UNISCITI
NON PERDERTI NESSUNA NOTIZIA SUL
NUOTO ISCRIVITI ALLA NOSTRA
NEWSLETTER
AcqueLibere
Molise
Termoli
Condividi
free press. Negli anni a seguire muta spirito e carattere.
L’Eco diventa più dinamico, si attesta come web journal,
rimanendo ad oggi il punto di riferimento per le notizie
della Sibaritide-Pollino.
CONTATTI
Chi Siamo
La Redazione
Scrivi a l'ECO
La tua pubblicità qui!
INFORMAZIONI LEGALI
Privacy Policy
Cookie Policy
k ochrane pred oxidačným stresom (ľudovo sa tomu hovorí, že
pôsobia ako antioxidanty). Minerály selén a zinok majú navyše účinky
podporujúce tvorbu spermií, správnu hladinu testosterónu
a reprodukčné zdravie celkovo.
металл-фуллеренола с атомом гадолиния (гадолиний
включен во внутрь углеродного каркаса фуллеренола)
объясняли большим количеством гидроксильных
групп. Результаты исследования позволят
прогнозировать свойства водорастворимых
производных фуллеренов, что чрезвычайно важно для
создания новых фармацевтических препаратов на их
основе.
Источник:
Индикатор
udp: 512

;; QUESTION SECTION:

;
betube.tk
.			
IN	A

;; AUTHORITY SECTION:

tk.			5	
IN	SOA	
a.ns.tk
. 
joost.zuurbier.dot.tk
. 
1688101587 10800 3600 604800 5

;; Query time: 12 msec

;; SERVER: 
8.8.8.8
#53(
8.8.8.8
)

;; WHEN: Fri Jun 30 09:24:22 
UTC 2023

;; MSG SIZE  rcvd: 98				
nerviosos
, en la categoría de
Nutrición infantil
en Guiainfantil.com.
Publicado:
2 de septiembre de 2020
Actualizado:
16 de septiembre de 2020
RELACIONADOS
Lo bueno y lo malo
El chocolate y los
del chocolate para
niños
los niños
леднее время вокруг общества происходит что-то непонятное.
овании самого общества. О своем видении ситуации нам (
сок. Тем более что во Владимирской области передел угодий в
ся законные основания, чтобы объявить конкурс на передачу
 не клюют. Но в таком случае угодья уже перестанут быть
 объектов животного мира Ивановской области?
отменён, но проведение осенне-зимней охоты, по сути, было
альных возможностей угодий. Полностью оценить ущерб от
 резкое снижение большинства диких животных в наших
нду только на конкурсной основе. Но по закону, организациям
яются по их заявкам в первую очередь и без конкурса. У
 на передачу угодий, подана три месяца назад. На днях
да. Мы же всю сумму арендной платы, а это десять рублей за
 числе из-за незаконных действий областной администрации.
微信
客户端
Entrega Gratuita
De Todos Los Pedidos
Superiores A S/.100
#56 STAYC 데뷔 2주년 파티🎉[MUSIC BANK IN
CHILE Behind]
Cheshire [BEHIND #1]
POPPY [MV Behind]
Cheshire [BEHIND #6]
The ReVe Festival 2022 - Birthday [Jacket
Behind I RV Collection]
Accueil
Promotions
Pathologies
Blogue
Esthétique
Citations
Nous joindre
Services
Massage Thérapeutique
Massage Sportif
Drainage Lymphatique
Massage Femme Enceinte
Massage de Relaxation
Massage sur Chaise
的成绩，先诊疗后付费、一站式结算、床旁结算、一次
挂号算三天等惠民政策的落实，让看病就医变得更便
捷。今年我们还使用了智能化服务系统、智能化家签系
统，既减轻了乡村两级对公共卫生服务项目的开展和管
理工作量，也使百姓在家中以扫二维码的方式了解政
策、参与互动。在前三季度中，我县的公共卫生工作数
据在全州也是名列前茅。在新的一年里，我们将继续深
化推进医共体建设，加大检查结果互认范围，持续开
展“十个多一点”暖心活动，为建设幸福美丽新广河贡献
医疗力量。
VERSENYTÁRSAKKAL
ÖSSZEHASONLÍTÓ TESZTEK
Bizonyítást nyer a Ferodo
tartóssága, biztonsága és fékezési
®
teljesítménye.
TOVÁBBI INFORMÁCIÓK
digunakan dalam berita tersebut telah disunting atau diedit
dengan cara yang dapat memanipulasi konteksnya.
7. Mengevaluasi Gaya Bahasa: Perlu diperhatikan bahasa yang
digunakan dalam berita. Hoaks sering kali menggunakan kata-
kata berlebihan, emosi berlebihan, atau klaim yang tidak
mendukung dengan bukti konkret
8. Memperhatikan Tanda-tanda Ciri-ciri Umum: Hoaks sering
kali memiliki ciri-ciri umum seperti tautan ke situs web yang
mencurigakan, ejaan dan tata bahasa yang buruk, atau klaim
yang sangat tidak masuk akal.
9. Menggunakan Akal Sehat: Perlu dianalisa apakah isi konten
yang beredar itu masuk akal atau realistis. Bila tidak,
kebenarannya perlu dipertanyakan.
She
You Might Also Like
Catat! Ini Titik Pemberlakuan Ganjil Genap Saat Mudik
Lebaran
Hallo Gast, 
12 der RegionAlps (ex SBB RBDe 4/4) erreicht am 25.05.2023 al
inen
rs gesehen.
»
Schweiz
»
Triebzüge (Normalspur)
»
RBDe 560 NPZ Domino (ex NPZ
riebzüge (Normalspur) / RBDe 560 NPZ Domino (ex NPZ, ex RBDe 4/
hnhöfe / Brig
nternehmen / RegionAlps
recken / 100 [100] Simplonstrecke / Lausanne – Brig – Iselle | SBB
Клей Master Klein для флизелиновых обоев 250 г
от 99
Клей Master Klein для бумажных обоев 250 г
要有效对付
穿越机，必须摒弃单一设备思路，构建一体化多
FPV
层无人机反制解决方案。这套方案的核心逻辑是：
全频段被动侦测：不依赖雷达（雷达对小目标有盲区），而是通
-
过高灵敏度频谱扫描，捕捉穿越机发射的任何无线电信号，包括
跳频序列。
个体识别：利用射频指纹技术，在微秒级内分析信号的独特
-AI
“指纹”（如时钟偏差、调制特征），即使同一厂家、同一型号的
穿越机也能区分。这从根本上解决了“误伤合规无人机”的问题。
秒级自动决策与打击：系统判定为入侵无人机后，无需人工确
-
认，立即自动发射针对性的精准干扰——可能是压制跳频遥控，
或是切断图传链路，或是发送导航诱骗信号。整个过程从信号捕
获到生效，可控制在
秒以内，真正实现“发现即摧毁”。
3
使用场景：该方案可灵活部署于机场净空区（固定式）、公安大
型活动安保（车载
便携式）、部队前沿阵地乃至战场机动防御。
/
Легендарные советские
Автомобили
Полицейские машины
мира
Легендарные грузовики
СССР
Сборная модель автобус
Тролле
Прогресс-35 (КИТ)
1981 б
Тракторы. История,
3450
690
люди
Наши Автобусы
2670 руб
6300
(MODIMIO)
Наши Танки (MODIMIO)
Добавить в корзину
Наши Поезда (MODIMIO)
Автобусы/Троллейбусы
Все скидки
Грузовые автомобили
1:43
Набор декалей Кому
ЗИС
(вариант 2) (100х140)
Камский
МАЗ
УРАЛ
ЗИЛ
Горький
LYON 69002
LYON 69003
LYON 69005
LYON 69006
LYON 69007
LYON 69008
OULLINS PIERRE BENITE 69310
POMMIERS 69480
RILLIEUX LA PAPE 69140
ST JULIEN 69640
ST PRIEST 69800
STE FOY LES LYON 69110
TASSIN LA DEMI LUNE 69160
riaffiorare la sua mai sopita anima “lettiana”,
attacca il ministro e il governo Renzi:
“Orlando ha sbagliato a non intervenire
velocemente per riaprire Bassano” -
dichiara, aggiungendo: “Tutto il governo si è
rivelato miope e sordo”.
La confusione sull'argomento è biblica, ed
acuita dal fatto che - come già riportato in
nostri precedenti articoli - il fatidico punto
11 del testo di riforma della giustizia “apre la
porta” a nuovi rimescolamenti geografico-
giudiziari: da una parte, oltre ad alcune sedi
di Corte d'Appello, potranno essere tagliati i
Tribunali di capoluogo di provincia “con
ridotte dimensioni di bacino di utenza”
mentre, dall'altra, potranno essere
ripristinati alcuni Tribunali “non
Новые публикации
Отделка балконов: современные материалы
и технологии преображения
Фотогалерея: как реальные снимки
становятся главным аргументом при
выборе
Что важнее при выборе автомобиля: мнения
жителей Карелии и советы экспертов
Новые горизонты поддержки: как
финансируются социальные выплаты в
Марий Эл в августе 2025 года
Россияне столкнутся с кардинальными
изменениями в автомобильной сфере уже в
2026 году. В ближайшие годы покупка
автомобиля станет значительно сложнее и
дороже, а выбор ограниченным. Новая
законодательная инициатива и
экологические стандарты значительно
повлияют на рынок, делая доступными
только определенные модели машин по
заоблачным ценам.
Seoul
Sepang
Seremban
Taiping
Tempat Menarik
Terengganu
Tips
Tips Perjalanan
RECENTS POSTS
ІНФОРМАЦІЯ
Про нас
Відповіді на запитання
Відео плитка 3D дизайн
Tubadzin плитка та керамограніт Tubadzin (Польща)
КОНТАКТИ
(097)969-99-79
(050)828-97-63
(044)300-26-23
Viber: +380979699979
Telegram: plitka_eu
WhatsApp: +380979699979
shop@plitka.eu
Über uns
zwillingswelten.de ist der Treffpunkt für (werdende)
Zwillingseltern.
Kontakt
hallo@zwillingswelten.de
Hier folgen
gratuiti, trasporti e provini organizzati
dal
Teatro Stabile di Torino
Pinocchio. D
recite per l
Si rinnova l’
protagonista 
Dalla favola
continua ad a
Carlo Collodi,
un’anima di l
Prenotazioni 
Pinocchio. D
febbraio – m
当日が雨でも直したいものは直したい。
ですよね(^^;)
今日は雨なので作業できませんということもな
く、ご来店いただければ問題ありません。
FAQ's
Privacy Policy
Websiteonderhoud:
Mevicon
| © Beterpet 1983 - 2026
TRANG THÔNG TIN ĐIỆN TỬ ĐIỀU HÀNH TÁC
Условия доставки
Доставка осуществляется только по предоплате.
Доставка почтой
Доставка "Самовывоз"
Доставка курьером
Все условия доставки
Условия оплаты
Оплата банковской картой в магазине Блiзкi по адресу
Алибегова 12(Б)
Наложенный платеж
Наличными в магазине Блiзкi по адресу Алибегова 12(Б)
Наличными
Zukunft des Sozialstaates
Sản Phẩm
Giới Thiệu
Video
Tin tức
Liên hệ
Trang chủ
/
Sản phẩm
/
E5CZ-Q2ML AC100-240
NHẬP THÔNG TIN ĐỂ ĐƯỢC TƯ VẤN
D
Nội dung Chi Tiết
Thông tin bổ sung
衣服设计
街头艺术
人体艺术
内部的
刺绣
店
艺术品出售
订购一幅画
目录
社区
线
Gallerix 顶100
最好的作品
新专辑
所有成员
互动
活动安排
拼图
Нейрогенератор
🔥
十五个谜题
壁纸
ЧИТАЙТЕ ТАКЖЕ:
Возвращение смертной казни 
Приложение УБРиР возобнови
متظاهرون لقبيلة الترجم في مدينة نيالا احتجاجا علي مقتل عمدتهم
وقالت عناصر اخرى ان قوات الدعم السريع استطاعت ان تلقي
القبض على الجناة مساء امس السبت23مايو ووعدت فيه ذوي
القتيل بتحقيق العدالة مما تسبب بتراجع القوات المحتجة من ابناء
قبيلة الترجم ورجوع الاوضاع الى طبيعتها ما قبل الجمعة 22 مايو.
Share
•••••
Go through the material and copy each line in which the word "Domino" occurs.

RBDe 560 NPZ Domino (ex NPZ
riebzüge (Normalspur) / RBDe 560 NPZ Domino (ex NPZ, ex RBDe 4/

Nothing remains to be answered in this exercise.